In retrospect, what was told in Branden is child's play compared to the story of Coast. In that play, now on show at its own Ro Theatre, Wilfried, a westernised child of Lebanese parents and beautifully played by Nasrdin 'fokking golden calf' Dchar, tells how he fails to bury his dead father. Not in the West, where his father's in-laws accuse him of murder, not in Lebanon, where the mountains where his father was born are filled with the corpses of the civil war.
The design is as effective as ever, but this time the road movie that the play actually is failed to really touch me. It stuck to rather drawn-out ramblings with an otherwise extraordinarily infectious acting corpse. Thinking back on why that bad experience happened, I cannot help but conclude that the narrators were not up to the task of telling their story this time. They themselves already think what they are telling is so bad that they are turning it on rather than toning it down. This is killing the effect because it leaves us, on the sidelines, no room to experience their feelings in our own way. We have to go along with their method of processing, and it is strange. Thus, the performance unintentionally creates distance.
A howling accordion then remains a howling accordion, even if played virtuosically by Oleg Fateev. If the first part still wants to end effectively in a smartlap on the edge, part two runs from larmoyant via shock to predictability.

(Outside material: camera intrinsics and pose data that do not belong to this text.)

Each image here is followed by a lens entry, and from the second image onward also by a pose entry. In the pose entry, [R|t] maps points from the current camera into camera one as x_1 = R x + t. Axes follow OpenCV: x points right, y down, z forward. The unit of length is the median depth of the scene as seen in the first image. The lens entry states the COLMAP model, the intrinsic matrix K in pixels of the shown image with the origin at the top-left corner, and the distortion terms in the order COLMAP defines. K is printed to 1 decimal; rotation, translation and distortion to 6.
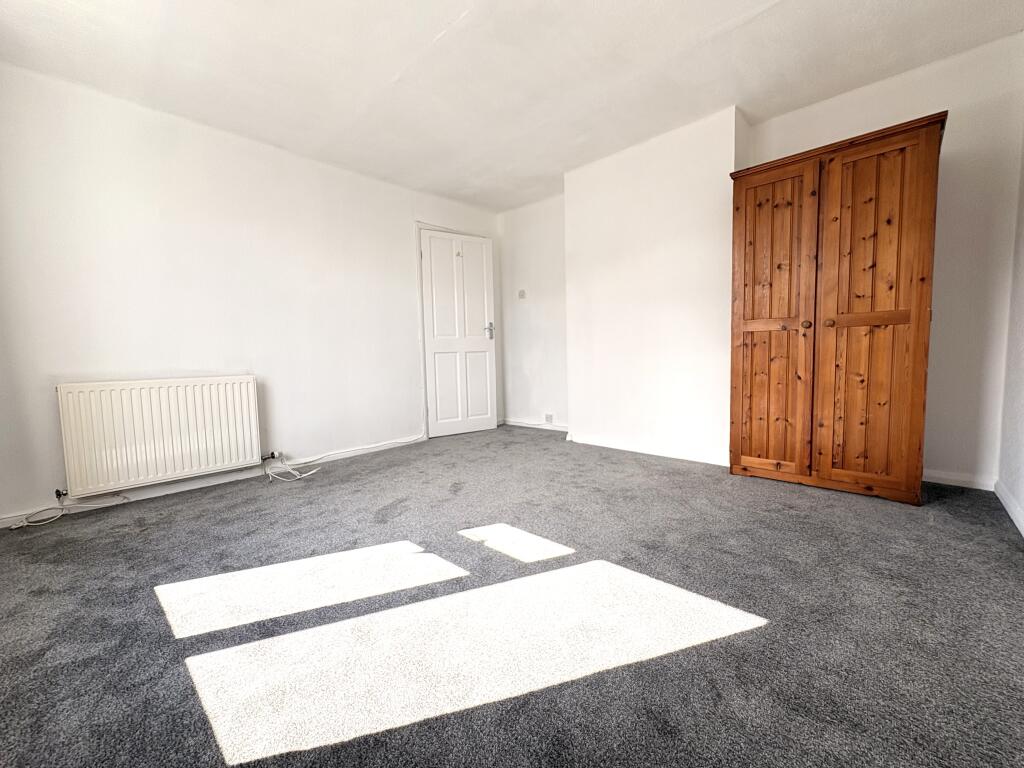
lens RADIAL K [[411.9, 0, 512.0], [0, 411.9, 384.0], [0, 0, 1]] dist [-0.001707, -0.000145]
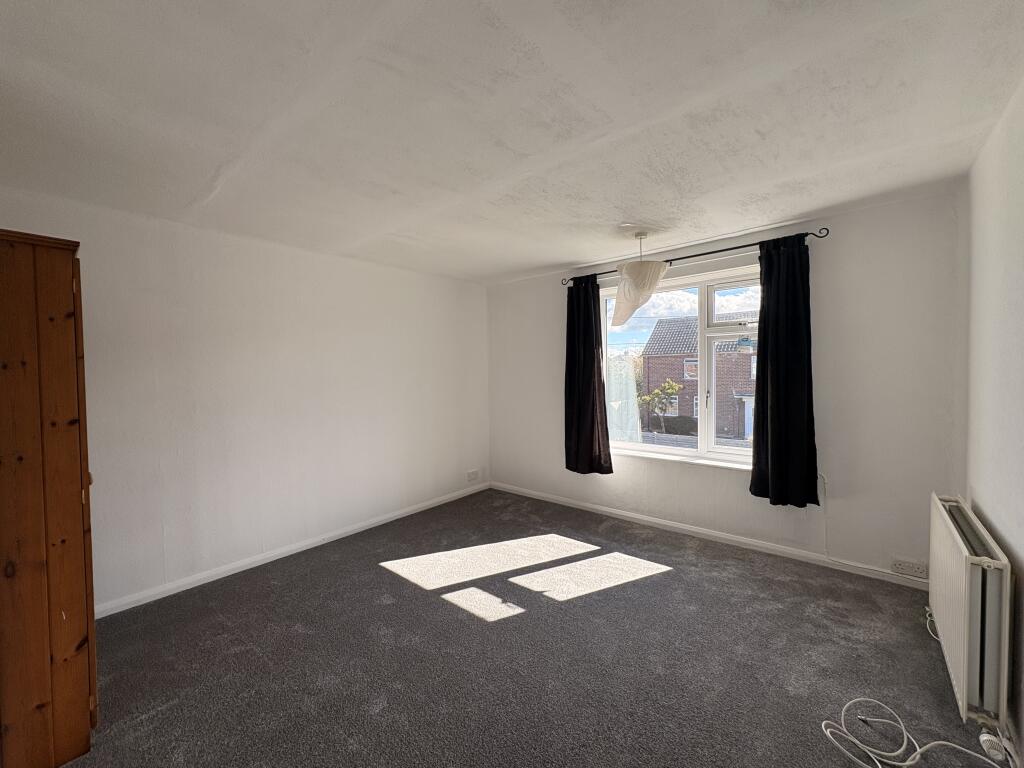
lens RADIAL K [[410.6, 0, 515.8], [0, 410.6, 384.4], [0, 0, 1]] dist [-0.000121, 0.000352]
pose [[-0.997508, 0.040819, -0.057551, -0.050612], [0.034496, 0.993673, 0.106883, -0.392500], [0.061550, 0.104631, -0.992605, 1.876504]]
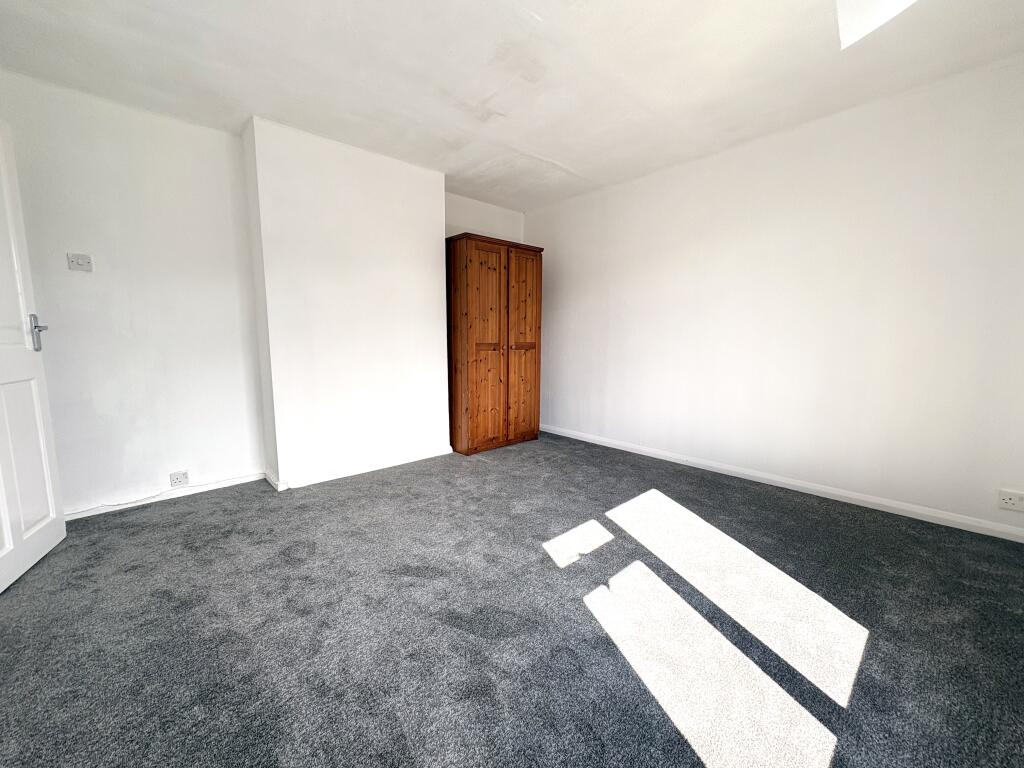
lens RADIAL K [[410.6, 0, 515.8], [0, 410.6, 384.4], [0, 0, 1]] dist [-0.000121, 0.000352]
pose [[0.074506, -0.097551, 0.992438, -0.938738], [0.071376, 0.993173, 0.092265, -0.154505], [-0.994663, 0.063962, 0.080960, 0.874606]]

That I prefer to hear a story from someone who wants to remain above his suffering, from someone who does not want to overload his audience with light-heartedness, may of course be something very personal. But for me, it is the only way I let such a story come in. That succeeded, for example, with the stories and powerpoint presentations which a number of Beirut-based theatre-makers have shown in Dutch theatres in recent years. They remained astonished-neutral under their stories. Out of respect, because no sense shown, however authentic perhaps, can do justice to it.
I missed that modesty the Friday night I attended the performance 'Coast'.